Don’t get us wrong. The Supreme Court’s decision last week was a victory for Fox and ABC (and should be for CBS). But it was a missed opportunity to get the FCC’s blue nose out of the media’s business.

The court found that the FCC had not given broadcasters sufficient notice that swearing, or a naked backside, would be indecent, and so denied them due process. But it went out of its way to belabor how narrow the decision was.

One plus is that the FCC should now be able to dismiss hundreds of thousands of indecency complaints, some of which have long been holding up license transfers.

The decision should also be the death knell for the government challenge to the Third Circuit decision to throw out the FCC fine against CBS TV stations for the Janet Jackson Super Bowl reveal. The FCC and the Justice Department have asked the court to reverse that decision, which was not on First Amendment grounds. But since that case was also about whether CBS had received fair warning from the FCC that the broadcast could be found indecent, there is no reason for the court to hear that challenge.

Still, the court blew an opportunity to actually clear up whether the FCC should be in the business of regulating broadcast content, as though television was the nation’s poster medium for uniqueness and pervasiveness. The FCC and the White House are almost single-mindedly focused on getting the Internet into every home, even focusing on school kids by promoting and encouraging cable industry efforts to offer low-cost broadband to low-income homes qualifying for school lunch programs. And we know what you can get online.

Once that universal broadband deployment is reached, and even at current penetration levels, what sense does it make to regulate broadcast content unless you apply similar constraints on the Web? As hard as the FCC has fought in the courts over the past few years to defend its content regulation authority over broadcasting, it has argued just as hard that it does not want to be in the business of regulating online content. If there is something wrong with the tame broadcast content the FCC is trying to keep from kids, does that mean it is trying actively to harm them by pushing unregulated Internet content into every kid’s home?

And while ABC and Fox are off the hook, as they should be, the FCC is free to enforce its old regime, or some new variant. Though it is hard to see how they can provide more guidance without drawing the sort of bright lines that smack of prior restraint. Ironically, the FCC was making just that argument in defending its more “nuanced” approach. Another option would be to give broadcasters guidance by coming out with some non-binding decisions on various indecency complaints.

But it already tried that.

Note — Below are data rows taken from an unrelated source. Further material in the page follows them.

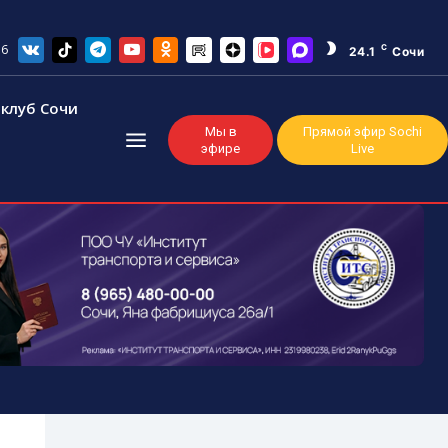
26
C
24.1
Сочи
клуб Сочи
Мы в
Прямой эфир Sochi
эфире
Live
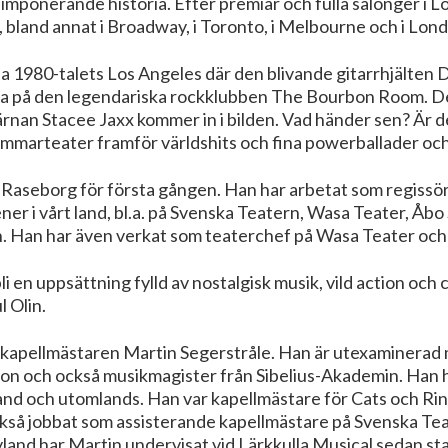
imponerande historia. Efter premiär och fulla salonger i 
n, bland annat i Broadway, i Toronto, i Melbourne och i Lo
ena 1980-talets Los Angeles där den blivande gitarrhjälten
a på den legendariska rockklubben The Bourbon Room. Det b
rnan Stacee Jaxx kommer in i bilden. Vad händer sen? Är de
marteater framför världshits och fina powerballader och 
 Raseborg för första gången. Han har arbetat som regissö
ner i vårt land, bl.a. på Svenska Teatern, Wasa Teater, Åb
rn. Han har även verkat som teaterchef på Wasa Teater oc
bli en uppsättning fylld av nostalgisk musik, vild action oc
l Olin.
kapellmästaren Martin Segerstråle. Han är utexaminerad 
on och också musikmagister från Sibelius-Akademin. Han 
nland och utomlands. Han var kapellmästare för Cats och R
kså jobbat som assisterande kapellmästare på Svenska Tea
yland har Martin undervisat vid Lärkkulla Musical sedan st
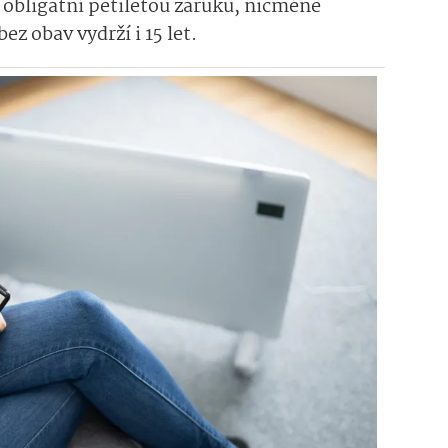
obligátní pětiletou záruku, nicméně
ez obav vydrží i 15 let.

In fact, it did not fine Fox because it was part of a group of such decisions under FCC chairman Kevin Martin that were supposed to provide just such guidance.

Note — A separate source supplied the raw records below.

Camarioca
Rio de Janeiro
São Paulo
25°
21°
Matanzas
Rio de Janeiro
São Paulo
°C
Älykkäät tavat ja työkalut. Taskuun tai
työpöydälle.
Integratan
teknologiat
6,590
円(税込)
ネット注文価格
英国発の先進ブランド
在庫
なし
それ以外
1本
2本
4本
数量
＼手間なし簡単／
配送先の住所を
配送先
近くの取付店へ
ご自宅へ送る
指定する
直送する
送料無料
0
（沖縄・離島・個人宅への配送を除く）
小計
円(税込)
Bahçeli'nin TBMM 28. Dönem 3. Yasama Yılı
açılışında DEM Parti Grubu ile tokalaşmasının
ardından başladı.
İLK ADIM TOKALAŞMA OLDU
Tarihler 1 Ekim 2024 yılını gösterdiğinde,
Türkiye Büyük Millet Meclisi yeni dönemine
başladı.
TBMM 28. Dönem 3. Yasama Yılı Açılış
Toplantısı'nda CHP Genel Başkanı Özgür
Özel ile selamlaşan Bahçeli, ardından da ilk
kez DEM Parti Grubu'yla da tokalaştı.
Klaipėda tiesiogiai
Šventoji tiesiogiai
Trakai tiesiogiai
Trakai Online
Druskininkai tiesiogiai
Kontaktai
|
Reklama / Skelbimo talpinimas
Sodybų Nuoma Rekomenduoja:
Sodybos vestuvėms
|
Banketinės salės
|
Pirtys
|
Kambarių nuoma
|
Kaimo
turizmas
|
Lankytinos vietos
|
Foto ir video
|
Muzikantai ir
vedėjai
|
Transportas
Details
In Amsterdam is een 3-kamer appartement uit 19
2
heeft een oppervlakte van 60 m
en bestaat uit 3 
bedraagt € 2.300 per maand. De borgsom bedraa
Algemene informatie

The reason the FCC is having such trouble finding a workable indecency enforcement regime is that, by definition, content regulation requires judgment calls that put unelected bureaucrats (well-meaning, hard working, dedicated, yes all of those) in charge of splitting pubic hairs (OK, we can’t say that).

When there were only three networks and a handful of UHFs reachable only with the sort of dial manipulation employed by safecrackers, maybe that kind of government force could actually control what content kids had access to. Not anymore and never again.

The FCC’s indecency enforcement regime was initially upheld by the Supreme Court in the Pacifica case on the grounds that broadcasting had “established a uniquely pervasive presence in the lives of all Americans” and was “uniquely accessible to children, even those too young to read.” Trying to defend that in the age of the Internet is a joke.

The Supremes have once again dodged a constitutional question that eventually must be answered.